Yesterday I turned myself in. Gestational incarceration, known also as Hospital Bed Rest, has begun.
So far I am unimpressed with this place. (I’m in a different hospital this time than the one I stayed in after my water broke. This is also the hospital I’ll deliver at.)
Firstly, it took them an entire HOUR to check me in. I got sick of pacing the floor and waiting around, so I walked to the Starbucks, which just happens to be inside the hospital, and treated myself to a salted caramel mocha.
By the time I got back, they were waiting on ME to check me in. Hmmph. That’s more like it! After all, my insurance company is paying $2,000 a night for this joint. My next complaint is that by this time I was dying of thirst, and I politely asked the triage nurse to get me some water, twice, and it took her 2 entire hours to do so. (The ice and water station are right outside my room! I would’ve gotten it myself, but by this time I was hooked to two monitors and an IV.)

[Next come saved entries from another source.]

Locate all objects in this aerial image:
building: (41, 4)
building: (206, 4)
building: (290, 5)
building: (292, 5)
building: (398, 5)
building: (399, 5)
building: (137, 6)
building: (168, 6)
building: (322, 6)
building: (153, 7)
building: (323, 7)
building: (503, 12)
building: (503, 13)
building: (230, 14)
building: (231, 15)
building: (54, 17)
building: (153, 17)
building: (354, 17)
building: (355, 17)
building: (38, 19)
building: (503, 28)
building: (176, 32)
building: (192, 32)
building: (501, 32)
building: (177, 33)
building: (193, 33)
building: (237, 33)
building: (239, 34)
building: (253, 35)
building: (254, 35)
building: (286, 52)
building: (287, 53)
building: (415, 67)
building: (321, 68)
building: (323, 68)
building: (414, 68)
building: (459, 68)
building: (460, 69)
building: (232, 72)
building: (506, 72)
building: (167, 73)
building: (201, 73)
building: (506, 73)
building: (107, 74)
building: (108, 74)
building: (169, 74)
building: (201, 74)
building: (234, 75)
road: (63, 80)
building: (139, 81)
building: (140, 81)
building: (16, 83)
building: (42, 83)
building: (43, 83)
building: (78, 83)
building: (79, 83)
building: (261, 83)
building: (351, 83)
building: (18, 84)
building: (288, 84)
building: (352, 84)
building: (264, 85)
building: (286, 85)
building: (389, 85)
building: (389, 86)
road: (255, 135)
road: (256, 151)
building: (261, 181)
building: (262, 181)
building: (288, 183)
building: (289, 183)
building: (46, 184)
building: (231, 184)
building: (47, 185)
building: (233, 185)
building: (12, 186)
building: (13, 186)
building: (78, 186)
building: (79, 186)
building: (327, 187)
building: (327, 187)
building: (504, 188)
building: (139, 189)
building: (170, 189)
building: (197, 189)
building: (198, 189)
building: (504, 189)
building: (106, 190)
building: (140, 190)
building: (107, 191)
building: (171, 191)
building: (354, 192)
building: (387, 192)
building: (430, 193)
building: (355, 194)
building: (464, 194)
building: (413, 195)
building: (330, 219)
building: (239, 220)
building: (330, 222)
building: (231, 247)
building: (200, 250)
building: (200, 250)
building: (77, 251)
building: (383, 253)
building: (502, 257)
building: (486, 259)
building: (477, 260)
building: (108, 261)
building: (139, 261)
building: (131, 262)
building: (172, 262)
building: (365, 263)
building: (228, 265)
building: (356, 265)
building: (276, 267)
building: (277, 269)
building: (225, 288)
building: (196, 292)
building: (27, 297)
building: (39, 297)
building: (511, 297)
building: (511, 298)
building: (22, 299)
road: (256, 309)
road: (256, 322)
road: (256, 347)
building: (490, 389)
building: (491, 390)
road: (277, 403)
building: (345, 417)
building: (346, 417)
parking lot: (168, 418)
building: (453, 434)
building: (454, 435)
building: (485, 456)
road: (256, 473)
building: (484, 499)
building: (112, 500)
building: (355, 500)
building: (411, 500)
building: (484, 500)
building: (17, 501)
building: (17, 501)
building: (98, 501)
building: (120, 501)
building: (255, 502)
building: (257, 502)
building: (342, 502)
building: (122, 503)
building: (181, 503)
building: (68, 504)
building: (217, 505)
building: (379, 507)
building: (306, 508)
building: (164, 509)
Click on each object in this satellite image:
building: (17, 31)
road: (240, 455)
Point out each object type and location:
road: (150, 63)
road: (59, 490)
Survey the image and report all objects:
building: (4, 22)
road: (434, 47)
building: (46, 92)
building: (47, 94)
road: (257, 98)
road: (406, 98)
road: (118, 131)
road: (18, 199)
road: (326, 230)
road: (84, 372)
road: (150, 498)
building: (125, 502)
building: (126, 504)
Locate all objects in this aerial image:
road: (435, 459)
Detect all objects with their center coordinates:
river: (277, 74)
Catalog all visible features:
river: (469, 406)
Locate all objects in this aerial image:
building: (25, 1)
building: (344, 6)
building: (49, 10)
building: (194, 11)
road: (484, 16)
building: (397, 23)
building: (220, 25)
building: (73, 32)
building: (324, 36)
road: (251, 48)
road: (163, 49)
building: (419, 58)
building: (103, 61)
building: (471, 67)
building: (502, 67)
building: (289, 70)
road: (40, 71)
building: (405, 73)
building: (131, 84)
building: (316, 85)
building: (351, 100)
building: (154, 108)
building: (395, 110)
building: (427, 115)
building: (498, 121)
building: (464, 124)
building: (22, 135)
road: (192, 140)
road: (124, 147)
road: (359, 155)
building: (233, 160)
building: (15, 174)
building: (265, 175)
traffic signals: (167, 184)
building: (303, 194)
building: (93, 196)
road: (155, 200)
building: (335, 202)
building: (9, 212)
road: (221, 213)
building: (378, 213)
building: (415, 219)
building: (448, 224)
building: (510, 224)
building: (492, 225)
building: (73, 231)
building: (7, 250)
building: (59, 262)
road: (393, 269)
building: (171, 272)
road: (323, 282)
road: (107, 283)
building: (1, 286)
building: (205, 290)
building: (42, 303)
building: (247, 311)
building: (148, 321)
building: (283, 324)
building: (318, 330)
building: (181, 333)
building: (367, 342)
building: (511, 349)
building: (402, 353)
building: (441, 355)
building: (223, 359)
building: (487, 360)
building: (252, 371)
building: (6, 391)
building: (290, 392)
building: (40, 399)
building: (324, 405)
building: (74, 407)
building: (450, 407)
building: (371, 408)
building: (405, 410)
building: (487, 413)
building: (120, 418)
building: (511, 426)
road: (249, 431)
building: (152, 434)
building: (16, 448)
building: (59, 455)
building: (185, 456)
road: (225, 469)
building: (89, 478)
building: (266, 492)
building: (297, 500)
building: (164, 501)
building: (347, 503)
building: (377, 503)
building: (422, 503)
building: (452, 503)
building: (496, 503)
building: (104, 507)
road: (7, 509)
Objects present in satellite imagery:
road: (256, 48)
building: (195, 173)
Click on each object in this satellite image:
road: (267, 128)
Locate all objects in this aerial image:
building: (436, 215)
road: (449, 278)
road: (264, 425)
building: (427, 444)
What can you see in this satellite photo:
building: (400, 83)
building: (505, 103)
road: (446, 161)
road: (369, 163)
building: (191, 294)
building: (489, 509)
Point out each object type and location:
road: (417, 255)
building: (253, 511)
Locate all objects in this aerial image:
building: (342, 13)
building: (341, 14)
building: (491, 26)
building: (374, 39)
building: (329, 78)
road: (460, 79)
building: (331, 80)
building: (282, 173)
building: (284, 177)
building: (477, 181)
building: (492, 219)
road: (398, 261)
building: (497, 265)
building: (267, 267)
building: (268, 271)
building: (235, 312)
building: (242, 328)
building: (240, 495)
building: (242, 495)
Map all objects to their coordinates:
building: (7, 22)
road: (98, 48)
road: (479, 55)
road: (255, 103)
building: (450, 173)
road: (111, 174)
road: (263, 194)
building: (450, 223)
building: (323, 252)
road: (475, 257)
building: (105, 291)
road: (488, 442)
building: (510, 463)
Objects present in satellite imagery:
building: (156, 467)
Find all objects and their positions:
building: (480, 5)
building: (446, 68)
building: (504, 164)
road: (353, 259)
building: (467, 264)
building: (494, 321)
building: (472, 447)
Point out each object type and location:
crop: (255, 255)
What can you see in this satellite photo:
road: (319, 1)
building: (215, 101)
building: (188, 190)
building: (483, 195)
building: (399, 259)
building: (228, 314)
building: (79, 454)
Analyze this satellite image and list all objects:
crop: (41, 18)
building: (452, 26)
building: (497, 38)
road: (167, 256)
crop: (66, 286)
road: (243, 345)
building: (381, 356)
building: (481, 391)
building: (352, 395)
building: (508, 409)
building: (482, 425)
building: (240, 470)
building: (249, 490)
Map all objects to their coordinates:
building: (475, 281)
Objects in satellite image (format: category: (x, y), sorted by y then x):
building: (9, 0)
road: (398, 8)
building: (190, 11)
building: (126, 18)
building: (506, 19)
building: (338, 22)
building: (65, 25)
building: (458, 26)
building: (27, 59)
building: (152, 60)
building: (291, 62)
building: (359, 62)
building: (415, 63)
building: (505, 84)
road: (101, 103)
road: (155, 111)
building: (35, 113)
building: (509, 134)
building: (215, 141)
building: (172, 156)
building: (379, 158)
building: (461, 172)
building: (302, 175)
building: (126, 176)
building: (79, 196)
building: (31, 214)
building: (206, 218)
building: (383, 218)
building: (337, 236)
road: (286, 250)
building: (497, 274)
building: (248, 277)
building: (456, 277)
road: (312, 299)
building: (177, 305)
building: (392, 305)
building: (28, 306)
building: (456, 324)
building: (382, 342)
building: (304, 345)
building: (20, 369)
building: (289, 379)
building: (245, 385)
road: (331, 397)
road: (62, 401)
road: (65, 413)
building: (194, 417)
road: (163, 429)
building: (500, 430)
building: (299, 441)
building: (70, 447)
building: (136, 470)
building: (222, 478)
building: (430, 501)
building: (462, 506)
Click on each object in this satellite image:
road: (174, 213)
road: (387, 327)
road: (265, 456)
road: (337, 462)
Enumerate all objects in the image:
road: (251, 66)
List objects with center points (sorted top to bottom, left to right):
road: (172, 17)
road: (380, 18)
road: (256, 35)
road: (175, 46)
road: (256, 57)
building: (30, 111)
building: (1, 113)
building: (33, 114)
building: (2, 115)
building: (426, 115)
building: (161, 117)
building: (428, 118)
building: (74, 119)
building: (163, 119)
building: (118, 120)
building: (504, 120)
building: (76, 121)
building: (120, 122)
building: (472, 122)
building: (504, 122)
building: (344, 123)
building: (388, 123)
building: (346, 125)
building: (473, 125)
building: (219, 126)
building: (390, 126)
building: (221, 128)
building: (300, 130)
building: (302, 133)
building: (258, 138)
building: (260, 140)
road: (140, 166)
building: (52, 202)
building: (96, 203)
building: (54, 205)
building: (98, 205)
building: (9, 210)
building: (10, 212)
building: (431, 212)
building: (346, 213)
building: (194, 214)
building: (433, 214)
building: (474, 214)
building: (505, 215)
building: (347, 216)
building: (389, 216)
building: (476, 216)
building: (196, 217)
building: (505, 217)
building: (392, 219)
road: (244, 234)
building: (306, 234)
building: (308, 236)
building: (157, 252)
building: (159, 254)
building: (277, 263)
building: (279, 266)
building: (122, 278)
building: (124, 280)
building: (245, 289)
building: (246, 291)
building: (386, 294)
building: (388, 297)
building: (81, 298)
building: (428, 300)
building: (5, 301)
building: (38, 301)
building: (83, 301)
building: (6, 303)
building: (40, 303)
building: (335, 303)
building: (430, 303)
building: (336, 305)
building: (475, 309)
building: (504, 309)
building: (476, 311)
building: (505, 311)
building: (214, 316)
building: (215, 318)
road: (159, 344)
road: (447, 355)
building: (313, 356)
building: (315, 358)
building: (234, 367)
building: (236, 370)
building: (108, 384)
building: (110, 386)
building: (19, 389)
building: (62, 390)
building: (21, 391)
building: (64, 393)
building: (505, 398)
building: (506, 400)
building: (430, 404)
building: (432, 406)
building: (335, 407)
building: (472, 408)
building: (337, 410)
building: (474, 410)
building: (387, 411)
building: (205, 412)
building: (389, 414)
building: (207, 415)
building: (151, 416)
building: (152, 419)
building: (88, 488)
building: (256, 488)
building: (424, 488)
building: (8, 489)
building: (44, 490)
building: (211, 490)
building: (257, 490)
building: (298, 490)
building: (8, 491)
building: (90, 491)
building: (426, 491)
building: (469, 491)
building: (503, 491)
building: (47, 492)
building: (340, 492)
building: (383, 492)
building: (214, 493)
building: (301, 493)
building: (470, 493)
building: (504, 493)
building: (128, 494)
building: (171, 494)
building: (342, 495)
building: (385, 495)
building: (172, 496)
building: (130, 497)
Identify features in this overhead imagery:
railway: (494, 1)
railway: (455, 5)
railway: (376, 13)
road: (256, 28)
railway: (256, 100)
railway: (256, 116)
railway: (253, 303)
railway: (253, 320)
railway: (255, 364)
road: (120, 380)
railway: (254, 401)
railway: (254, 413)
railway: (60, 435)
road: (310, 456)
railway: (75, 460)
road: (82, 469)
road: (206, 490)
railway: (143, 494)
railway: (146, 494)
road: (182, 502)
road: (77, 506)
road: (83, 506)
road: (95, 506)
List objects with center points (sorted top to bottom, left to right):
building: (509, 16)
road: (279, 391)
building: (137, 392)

I’m trying to block out the fact that the handrail on my bed had a long streak of dried blood on it, that my bathroom was out of soap when I arrived, then promptly ran out of paper towels. Thank goodness I brought my Thieves essential oil blend to spray around the room, because clearly the people responsible for cleaning stuff around here are slacking.
When my actual nurse came in to start my IV, she mucked the first attempt, claiming my veins were “all twisted up”. (Funny, the next person who came in to draw blood said I had nice veins.) She was a sweet woman, but her skills as a phlebotomist left something to be desired. She had to pull the whole contraption out and start over again on the other side.
There is one good thing about my room: I have a large window, and lots of natural light. For this I am thankful. Except when I forget that I am constantly flashing the garbage engineers and construction workers my bum whilst trying to pull the very top-heavy IV stand into the bathroom while juggling 4 wires hanging from my neck. Hopefully my bum is so tiny way up here on the 7th floor that it’s impossible to discern.
I would take a belly shot, but the aforementioned is a problem. Hospital attire bring new meaning to the term “backless gown”. Another reason is because my face is horribly puffy from not moving around enough.
On the baby front, I have nothing new to report. Which is good. I’m still pregnant today, at 21 weeks plus 1 day (yes, when one is likely to deliver a preemie, one counts their pregnancy in weeks AND days.) They have a saying, that 1 day in the belly saves 3 days in the NICU, so I am thankful for every day that baby stays put.
Hospitals: All Rest and No Sleep
What is it with hospitals making it impossible to sleep for more than an hour at a time?
Every 30-60 minutes last night, I was up doing one of the following: having my temperature and/or blood pressure taken, turning off the BP cuff alarm, fumbling around in the dark looking for the phone and squinting at the dry-erase board to find the nurse’s number so I could ask her to please turn off the IV pump alarm (because the call buttons on my bed do.not.work, and why oh why manufacturers of medical equipment, does the incessant beeping not automatically alert the nurses so they can change the fluids or medicine or whatever without it being up to the patient to notify them over and over all night?), and at one point, a PA from the NICU came into my room at around 11 and woke me up to talk to me about what to expect with a premature baby.
That couldn’t have waited until the next morning? She didn’t tell me one thing I didn’t already know from my reading, and worse she had absolutely no sense of humor atall.
Add to that, one nurse came in to close my blinds, informing me that there was a tornado watch in the area. Lovely.
The good news is, tomorrow they remove my IV so I can move around. Thus will commence my exercise routine. And my new nurse took pity on me and is retrieving me some panties (so I can wear a pad!).
Yes, you know your priorities in life have changed dramatically when having someone remove a needle from your arm and supplying you with mesh Granny panties make it a good day!
(You didn’t know that ruptured moms aren’t usually allowed to wear undies? Indeed. We have to suffer the indignity of rising to use the bathroom and trying not to leak baby pee all down our legs and onto the floor on the way.)
Bless this nurse.
Despite my many complaints, I’m very happy to be here. pPROM babies come very fast, and often under emergency situations (cord prolapse/compression, placenta abruption, infection, precipitous labor due to baby’s tiny size, etc). I’m just where I need to be, and I have far less anxiety about my little one.